*** Opening PROVIDED RECORDS ***

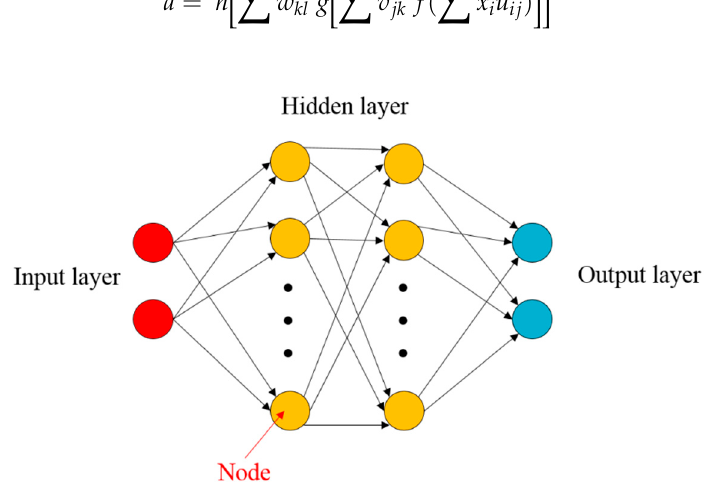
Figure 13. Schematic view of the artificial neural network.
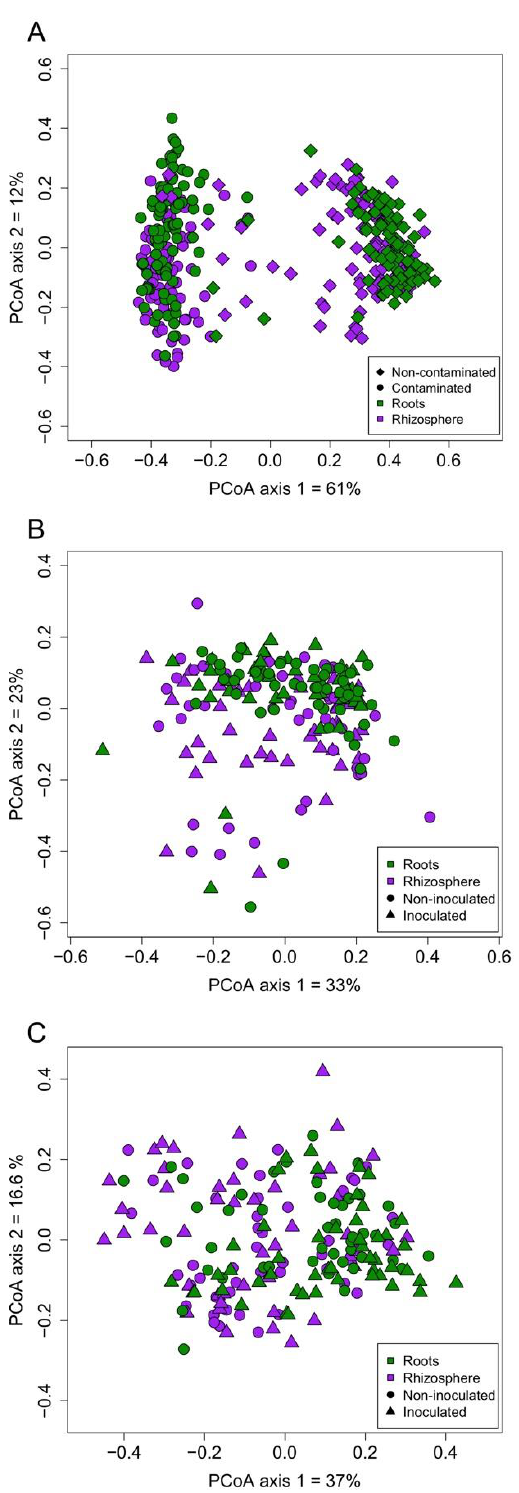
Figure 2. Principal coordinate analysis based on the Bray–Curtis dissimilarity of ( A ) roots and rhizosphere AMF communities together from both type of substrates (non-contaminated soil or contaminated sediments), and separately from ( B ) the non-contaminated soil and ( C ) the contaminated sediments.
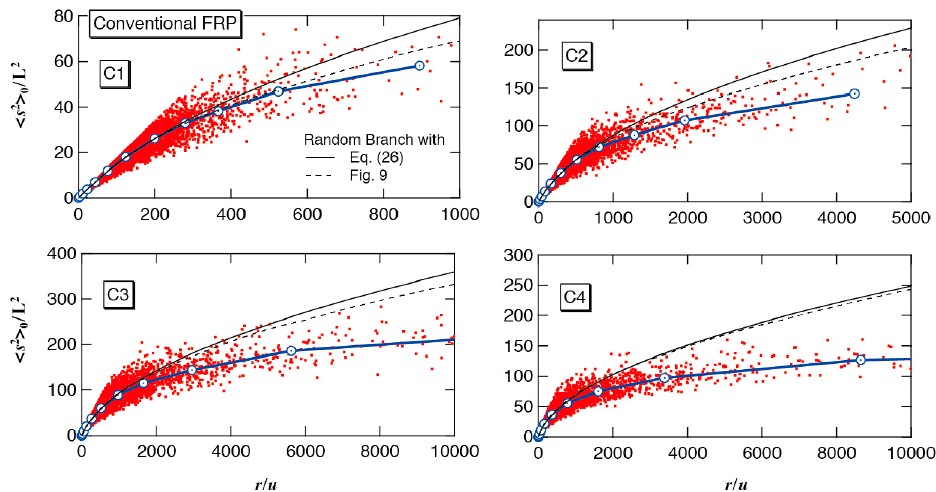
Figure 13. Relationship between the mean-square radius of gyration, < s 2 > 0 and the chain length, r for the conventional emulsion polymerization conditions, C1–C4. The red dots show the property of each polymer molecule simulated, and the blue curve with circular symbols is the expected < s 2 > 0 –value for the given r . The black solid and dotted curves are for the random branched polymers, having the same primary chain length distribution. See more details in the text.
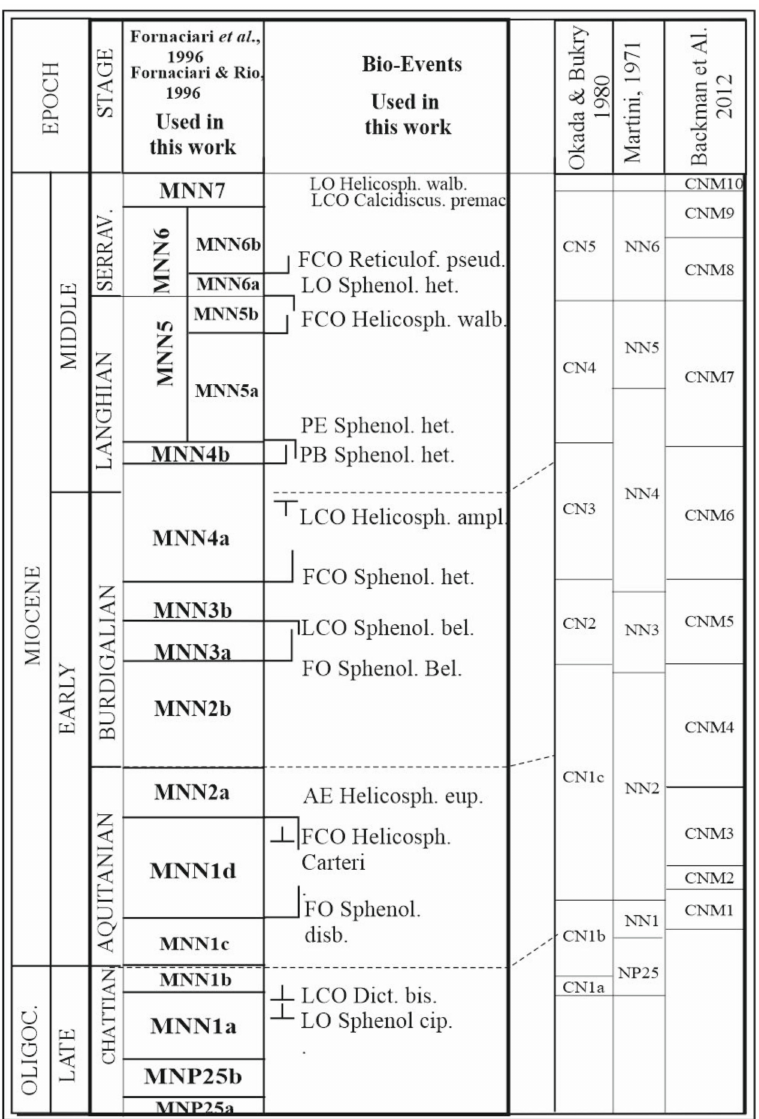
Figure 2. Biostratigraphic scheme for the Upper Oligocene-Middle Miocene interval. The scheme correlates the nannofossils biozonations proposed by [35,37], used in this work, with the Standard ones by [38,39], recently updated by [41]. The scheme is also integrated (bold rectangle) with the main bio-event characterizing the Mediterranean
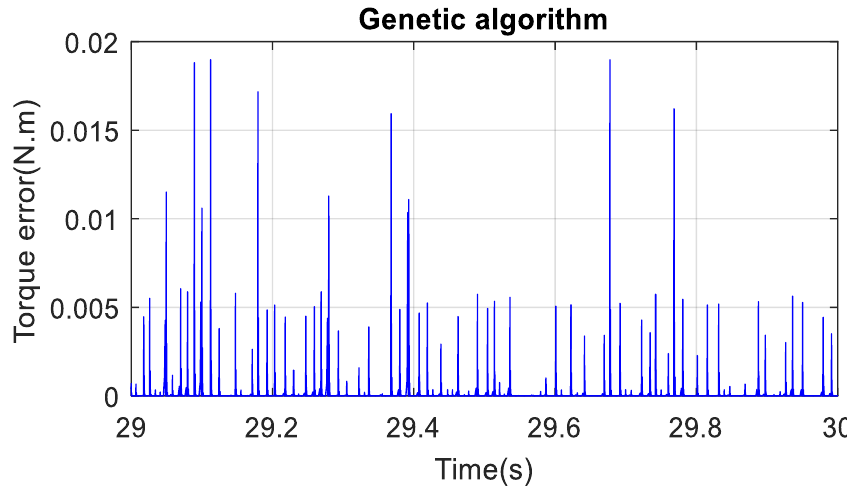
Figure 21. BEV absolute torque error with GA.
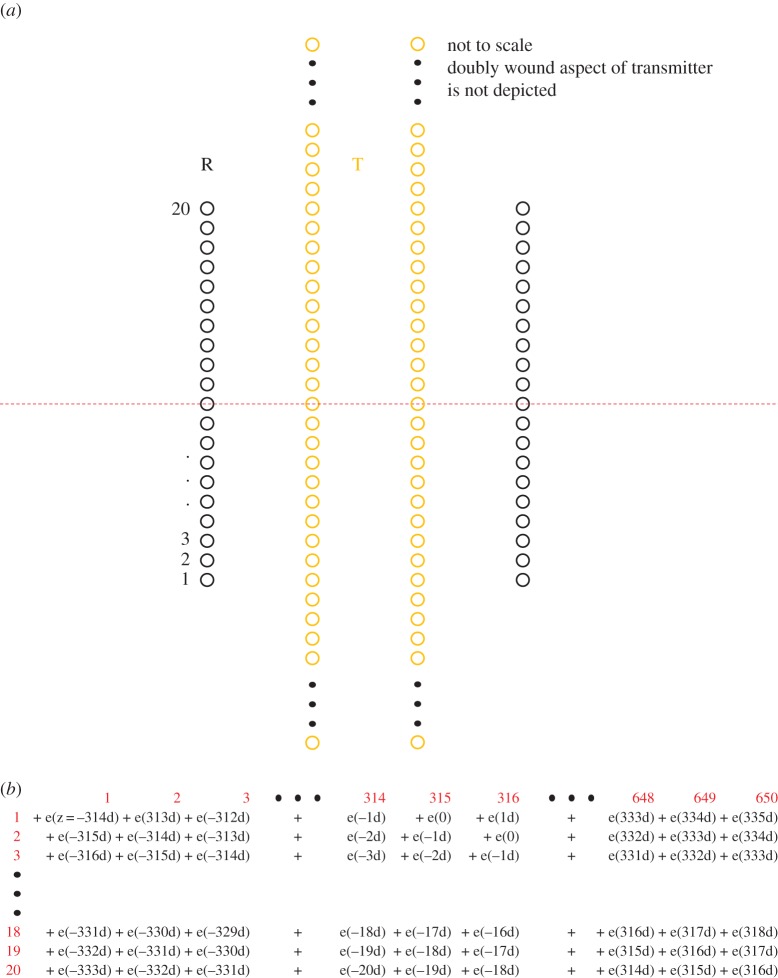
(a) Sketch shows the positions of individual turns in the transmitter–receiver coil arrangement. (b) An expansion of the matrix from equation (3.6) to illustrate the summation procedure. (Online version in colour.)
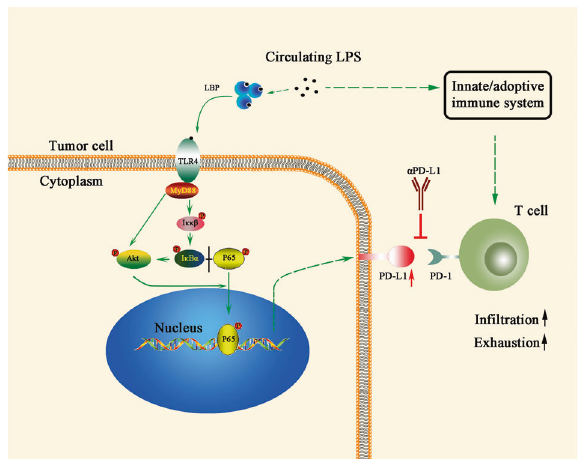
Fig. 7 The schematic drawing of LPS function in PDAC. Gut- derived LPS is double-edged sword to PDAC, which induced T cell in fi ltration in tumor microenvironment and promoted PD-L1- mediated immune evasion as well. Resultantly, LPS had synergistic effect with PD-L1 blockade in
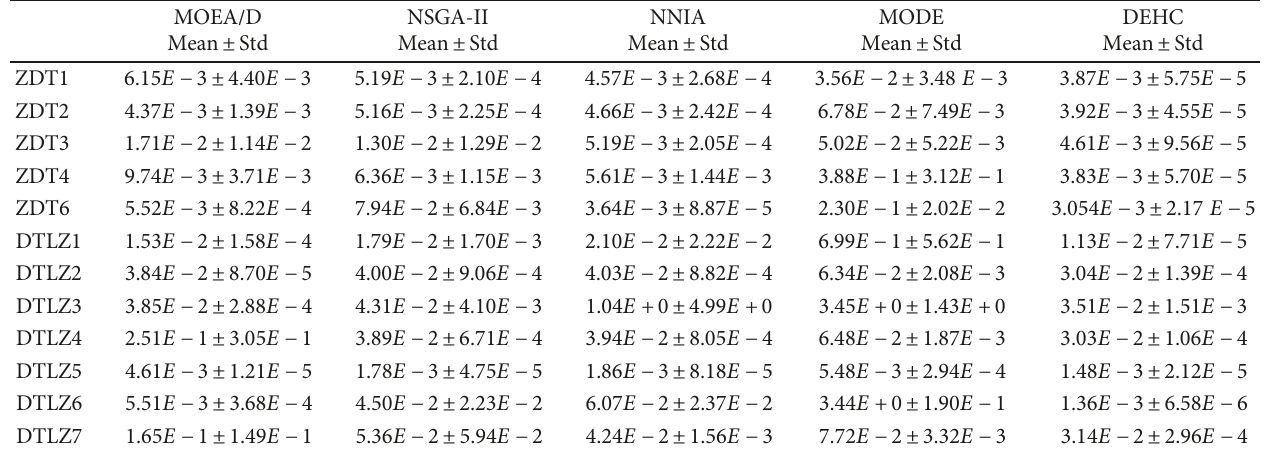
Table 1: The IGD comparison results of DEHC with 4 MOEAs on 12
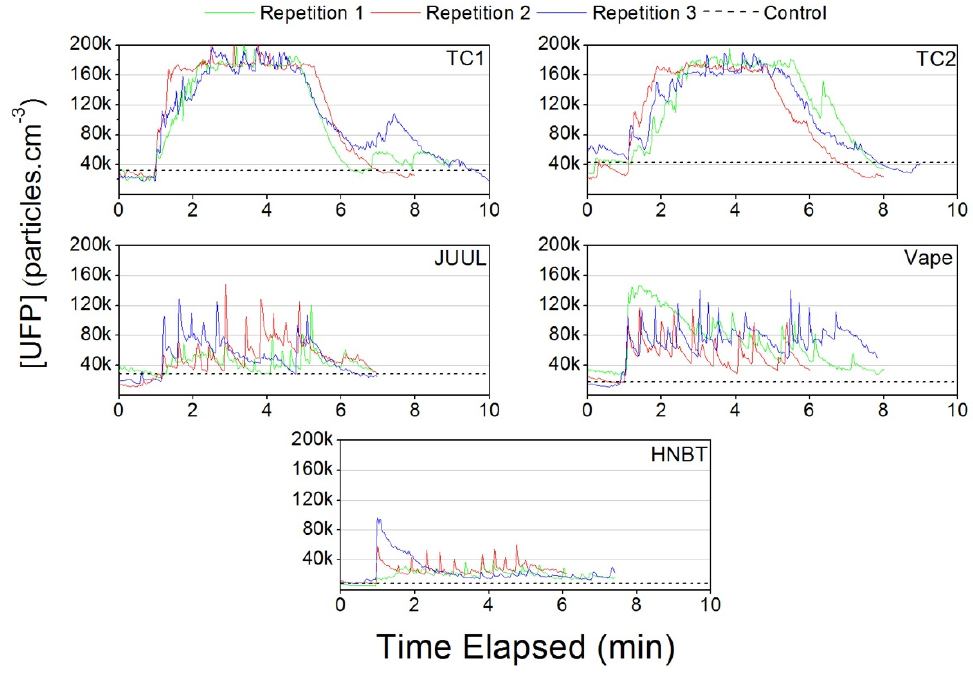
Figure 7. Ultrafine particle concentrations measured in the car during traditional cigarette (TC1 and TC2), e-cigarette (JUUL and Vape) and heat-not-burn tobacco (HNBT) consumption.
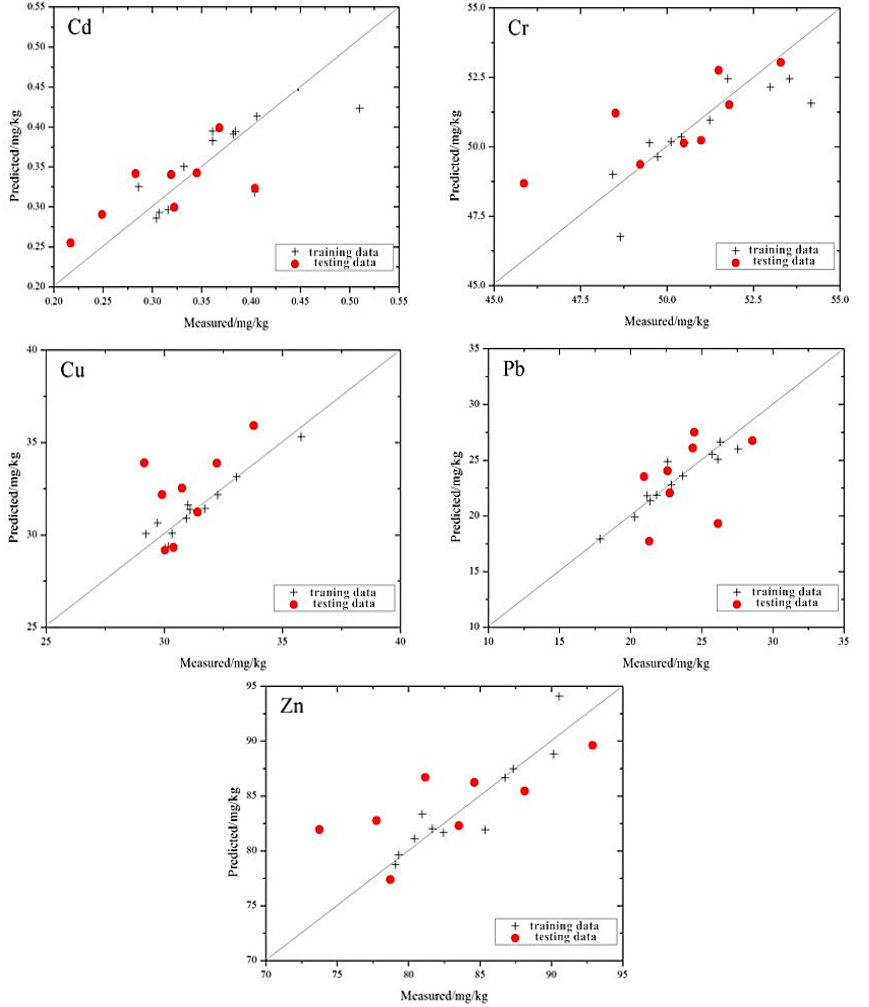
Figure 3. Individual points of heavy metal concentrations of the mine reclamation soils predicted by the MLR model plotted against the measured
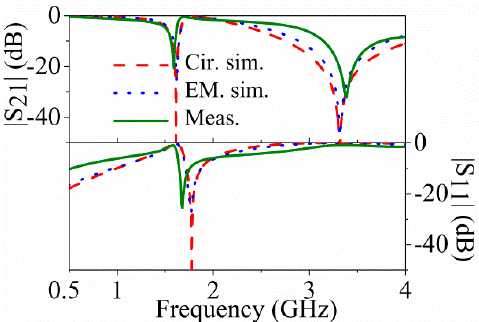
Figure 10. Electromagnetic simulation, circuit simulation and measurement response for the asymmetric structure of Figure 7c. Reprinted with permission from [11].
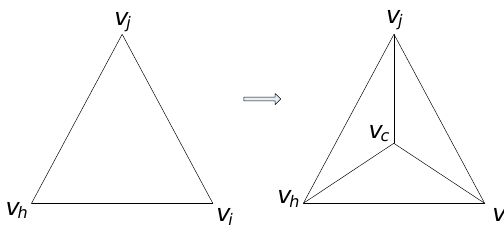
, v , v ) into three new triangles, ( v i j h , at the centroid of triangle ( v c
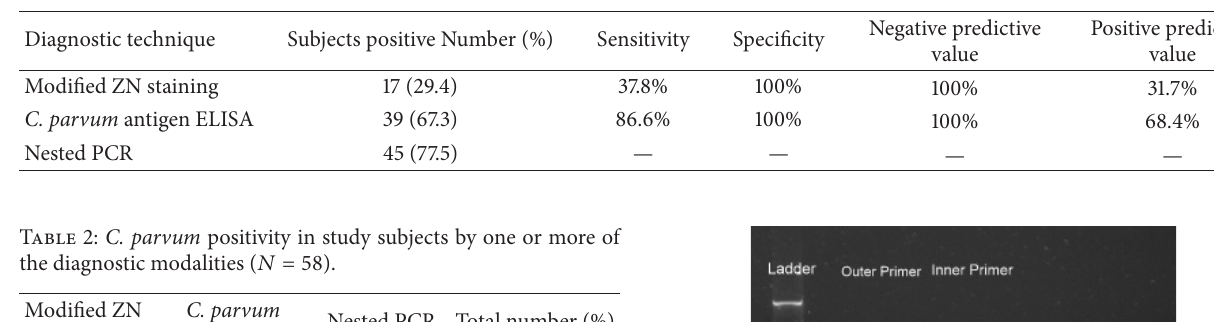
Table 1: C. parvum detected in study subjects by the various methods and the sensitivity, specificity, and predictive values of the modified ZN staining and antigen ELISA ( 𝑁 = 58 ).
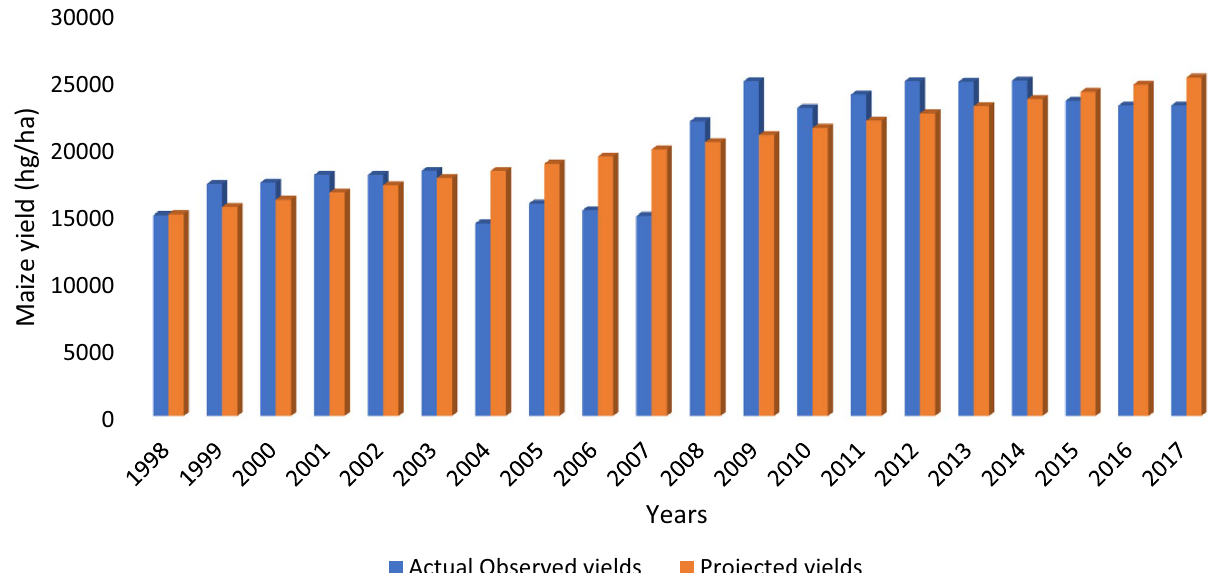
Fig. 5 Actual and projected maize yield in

*** Closing PROVIDED RECORDS ***

• ASSIGNMENT:
Check the lines above and copy each one that includes "measured".

• RESPONSE FOR THIS EXERCISE:
Figure 7. Ultrafine particle concentrations measured in the car during traditional cigarette (TC1 and TC2), e-cigarette (JUUL and Vape) and heat-not-burn tobacco (HNBT) consumption.
Figure 3. Individual points of heavy metal concentrations of the mine reclamation soils predicted by the MLR model plotted against the measured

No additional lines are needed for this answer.